The thread I’ve been searching for, to tie everything together, is some version of “personal mastery.” That term feels a little grandiose for my tastes, but the concept is fitting: a lifelong discipline that involves personal growth and learning. Personal mastery is one of the five disciplines in Peter Senge’s influential book The Fifth Discipline: The Art and Practice of the Learning Organization. Senge frames personal mastery as the use of questions and being inquisitive in an effort to see reality more accurately. This is the feeling I get from my uncontrollable curiosity—I need to understand the reality at play.
This is what I need in all my confrontations with my experience—the ability to see reality as accurately as possible. This is what startups need too: they need to understand the reality of their users and the problems they solve for them. The goals are one and the same.
Even knowing all of this, I can’t honestly recommend my career path. It can be confounding, risky and unstable. Plus, there is luck needed in nearly everything. Luck in timing, luck in your idea, luck in the people you meet in the startup wilderness.

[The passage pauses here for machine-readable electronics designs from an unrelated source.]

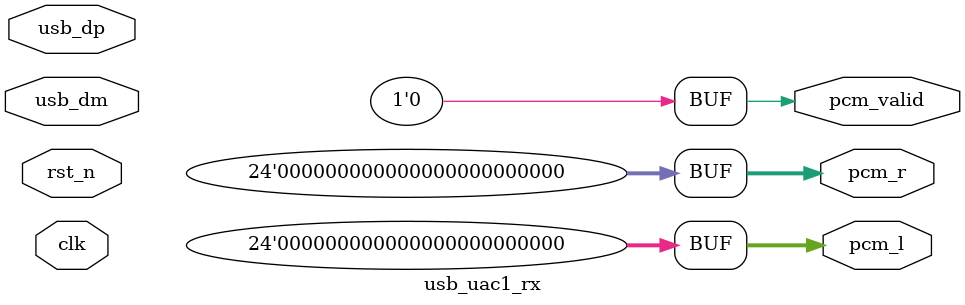
<source format=v>
`timescale 1ns/1ps
module usb_uac1_rx(
    input  wire clk,
    input  wire rst_n,
    input  wire usb_dp,
    input  wire usb_dm,
    output wire        pcm_valid,
    output wire [23:0] pcm_l,
    output wire [23:0] pcm_r
);
    assign pcm_valid = 1'b0;
    assign pcm_l = 24'd0;
    assign pcm_r = 24'd0;
endmodule

</source>
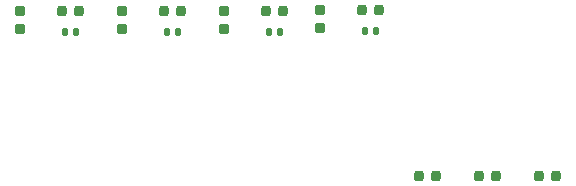
<source format=gbp>
G04*
G04 #@! TF.GenerationSoftware,Altium Limited,Altium Designer,21.6.1 (37)*
G04*
G04 Layer_Color=128*
%FSLAX44Y44*%
%MOMM*%
G71*
G04*
G04 #@! TF.SameCoordinates,45D27BC1-988F-4E8A-9F01-A3EFFFD16F67*
G04*
G04*
G04 #@! TF.FilePolarity,Positive*
G04*
G01*
G75*
G04:AMPARAMS|DCode=37|XSize=0.8mm|YSize=0.9mm|CornerRadius=0.2mm|HoleSize=0mm|Usage=FLASHONLY|Rotation=180.000|XOffset=0mm|YOffset=0mm|HoleType=Round|Shape=RoundedRectangle|*
%AMROUNDEDRECTD37*
21,1,0.8000,0.5000,0,0,180.0*
21,1,0.4000,0.9000,0,0,180.0*
1,1,0.4000,-0.2000,0.2500*
1,1,0.4000,0.2000,0.2500*
1,1,0.4000,0.2000,-0.2500*
1,1,0.4000,-0.2000,-0.2500*
%
%ADD37ROUNDEDRECTD37*%
G04:AMPARAMS|DCode=38|XSize=0.6mm|YSize=0.54mm|CornerRadius=0.1431mm|HoleSize=0mm|Usage=FLASHONLY|Rotation=90.000|XOffset=0mm|YOffset=0mm|HoleType=Round|Shape=RoundedRectangle|*
%AMROUNDEDRECTD38*
21,1,0.6000,0.2538,0,0,90.0*
21,1,0.3138,0.5400,0,0,90.0*
1,1,0.2862,0.1269,0.1569*
1,1,0.2862,0.1269,-0.1569*
1,1,0.2862,-0.1269,-0.1569*
1,1,0.2862,-0.1269,0.1569*
%
%ADD38ROUNDEDRECTD38*%
G04:AMPARAMS|DCode=39|XSize=0.8mm|YSize=0.9mm|CornerRadius=0.2mm|HoleSize=0mm|Usage=FLASHONLY|Rotation=270.000|XOffset=0mm|YOffset=0mm|HoleType=Round|Shape=RoundedRectangle|*
%AMROUNDEDRECTD39*
21,1,0.8000,0.5000,0,0,270.0*
21,1,0.4000,0.9000,0,0,270.0*
1,1,0.4000,-0.2500,-0.2000*
1,1,0.4000,-0.2500,0.2000*
1,1,0.4000,0.2500,0.2000*
1,1,0.4000,0.2500,-0.2000*
%
%ADD39ROUNDEDRECTD39*%
D37*
X421520Y246888D02*
D03*
X406520D02*
D03*
X556380Y106680D02*
D03*
X571380D02*
D03*
X505580D02*
D03*
X520580D02*
D03*
X454780D02*
D03*
X469780D02*
D03*
X340240Y246380D02*
D03*
X325240D02*
D03*
X253880D02*
D03*
X238880D02*
D03*
X167520D02*
D03*
X152520D02*
D03*
D38*
X155720Y228600D02*
D03*
X164320D02*
D03*
X242080D02*
D03*
X250680D02*
D03*
X409720Y229108D02*
D03*
X418320D02*
D03*
X328440Y228600D02*
D03*
X337040D02*
D03*
D39*
X370840Y246768D02*
D03*
Y231768D02*
D03*
X289560Y246260D02*
D03*
Y231260D02*
D03*
X203200Y246260D02*
D03*
Y231260D02*
D03*
X116840Y246260D02*
D03*
Y231260D02*
D03*
M02*

</source>
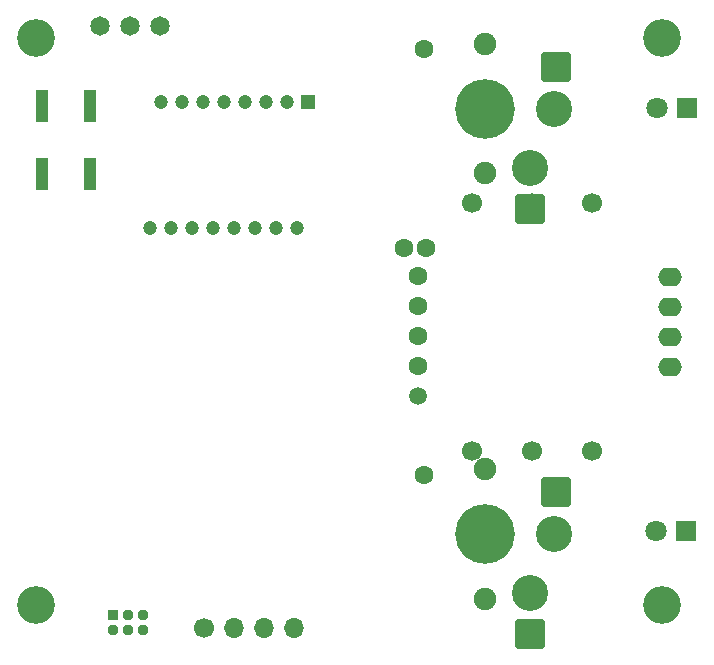
<source format=gbs>
%TF.GenerationSoftware,KiCad,Pcbnew,8.0.7*%
%TF.CreationDate,2025-01-13T13:49:23+01:00*%
%TF.ProjectId,Trackball,54726163-6b62-4616-9c6c-2e6b69636164,rev?*%
%TF.SameCoordinates,Original*%
%TF.FileFunction,Soldermask,Bot*%
%TF.FilePolarity,Negative*%
%FSLAX46Y46*%
G04 Gerber Fmt 4.6, Leading zero omitted, Abs format (unit mm)*
G04 Created by KiCad (PCBNEW 8.0.7) date 2025-01-13 13:49:23*
%MOMM*%
%LPD*%
G01*
G04 APERTURE LIST*
G04 Aperture macros list*
%AMRoundRect*
0 Rectangle with rounded corners*
0 $1 Rounding radius*
0 $2 $3 $4 $5 $6 $7 $8 $9 X,Y pos of 4 corners*
0 Add a 4 corners polygon primitive as box body*
4,1,4,$2,$3,$4,$5,$6,$7,$8,$9,$2,$3,0*
0 Add four circle primitives for the rounded corners*
1,1,$1+$1,$2,$3*
1,1,$1+$1,$4,$5*
1,1,$1+$1,$6,$7*
1,1,$1+$1,$8,$9*
0 Add four rect primitives between the rounded corners*
20,1,$1+$1,$2,$3,$4,$5,0*
20,1,$1+$1,$4,$5,$6,$7,0*
20,1,$1+$1,$6,$7,$8,$9,0*
20,1,$1+$1,$8,$9,$2,$3,0*%
G04 Aperture macros list end*
%ADD10O,2.000000X1.600000*%
%ADD11R,1.800000X1.800000*%
%ADD12C,1.800000*%
%ADD13C,1.700000*%
%ADD14O,1.700000X1.700000*%
%ADD15C,3.200000*%
%ADD16RoundRect,0.250000X-1.000000X1.025000X-1.000000X-1.025000X1.000000X-1.025000X1.000000X1.025000X0*%
%ADD17C,1.900000*%
%ADD18C,3.050000*%
%ADD19C,5.050000*%
%ADD20C,1.600000*%
%ADD21R,1.000000X2.800000*%
%ADD22C,1.500000*%
%ADD23R,0.950000X0.950000*%
%ADD24C,0.950000*%
%ADD25C,1.651000*%
%ADD26C,1.200000*%
%ADD27R,1.200000X1.200000*%
G04 APERTURE END LIST*
D10*
X149200000Y-44300000D03*
X149200000Y-46840000D03*
X149200000Y-51920000D03*
X149200000Y-49380000D03*
D11*
X150520000Y-65800000D03*
D12*
X147980000Y-65800000D03*
D11*
X150620000Y-29950000D03*
D12*
X148080000Y-29950000D03*
D13*
X142580000Y-59000000D03*
X137500000Y-59000000D03*
X132420000Y-59000000D03*
X142580000Y-38000000D03*
X137500000Y-38000000D03*
X132420000Y-38000000D03*
X109700000Y-74000000D03*
D14*
X112240000Y-74000000D03*
X114780000Y-74000000D03*
X117320000Y-74000000D03*
D15*
X148500000Y-72000000D03*
X148500000Y-24000000D03*
X95500000Y-72000000D03*
X95500000Y-24000000D03*
D16*
X137300000Y-38500000D03*
X139500000Y-26500000D03*
D17*
X133500000Y-35500000D03*
D18*
X137300000Y-35000000D03*
D19*
X133500000Y-30000000D03*
D18*
X139400000Y-30000000D03*
D20*
X128350000Y-25000000D03*
D17*
X133500000Y-24500000D03*
D21*
X96050000Y-29750000D03*
X96050000Y-35550000D03*
X100050000Y-29750000D03*
X100050000Y-35550000D03*
D22*
X127875000Y-54300000D03*
D20*
X127875000Y-44190000D03*
X127875000Y-46730000D03*
X127875000Y-49270000D03*
X127875000Y-51810000D03*
X126650000Y-41800000D03*
X128500000Y-41800000D03*
D23*
X102050000Y-72900000D03*
D24*
X103300000Y-72900000D03*
X104550000Y-72900000D03*
X102050000Y-74150000D03*
X103300000Y-74150000D03*
X104550000Y-74150000D03*
D16*
X137300000Y-74500000D03*
X139500000Y-62500000D03*
D17*
X133500000Y-71500000D03*
D18*
X137300000Y-71000000D03*
D19*
X133500000Y-66000000D03*
D18*
X139400000Y-66000000D03*
D20*
X128350000Y-61000000D03*
D17*
X133500000Y-60500000D03*
D25*
X106040000Y-23000000D03*
X103500000Y-23000000D03*
X100960000Y-23000000D03*
D26*
X117625000Y-40150000D03*
X115845000Y-40150000D03*
X114065000Y-40150000D03*
X112285000Y-40150000D03*
X110505000Y-40150000D03*
X108725000Y-40150000D03*
X106945000Y-40150000D03*
X105165000Y-40150000D03*
X106055000Y-29450000D03*
X107835000Y-29450000D03*
X109615000Y-29450000D03*
X111395000Y-29450000D03*
X113175000Y-29450000D03*
X114955000Y-29450000D03*
X116735000Y-29450000D03*
D27*
X118515000Y-29450000D03*
M02*

</source>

I also acknowledge that this approach may not help as much when you venture outside the startup bubble. Later stage growth companies create happy nests for specialists, and that’s a great thing. It’s not lost on me that my experiences are just that: my own.
What my example points to is a possible alternative to the eight-plus year grind or the rigor required by specialization. This is hope in following your curiosity, collecting a patchwork of disparate skills and finding your own unique connections amongst the tangle of your life experience.
Things are changing quickly, or at least it feels that way. Artificial intelligence may take some of the wind out of the sails of specialization. Work will look a lot different, and so will the job listings on LinkedIn.
Change favors adaptability and curiosity. Now is the best time to be curious. Go follow your curiosity.